## [Problem]
Copy every record below exactly as written, but leave out the pictures.

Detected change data

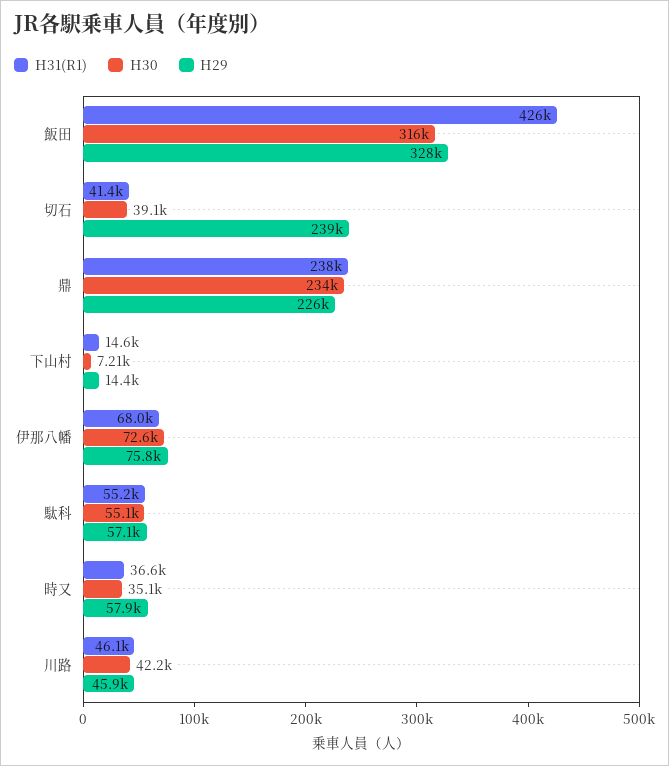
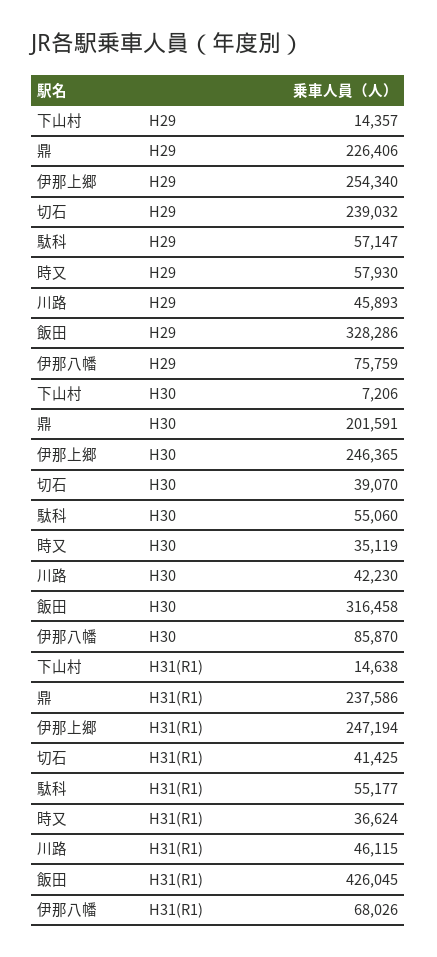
H30, 鼎: 234000 -> 201591
H30, 伊那八幡: 72600 -> 85870
H29, 伊那上郷: none -> 254340
H30, 伊那上郷: none -> 246365
H31(R1), 伊那上郷: none -> 247194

## [Response]
H30, 鼎: 234000 -> 201591
H30, 伊那八幡: 72600 -> 85870
H29, 伊那上郷: none -> 254340
H30, 伊那上郷: none -> 246365
H31(R1), 伊那上郷: none -> 247194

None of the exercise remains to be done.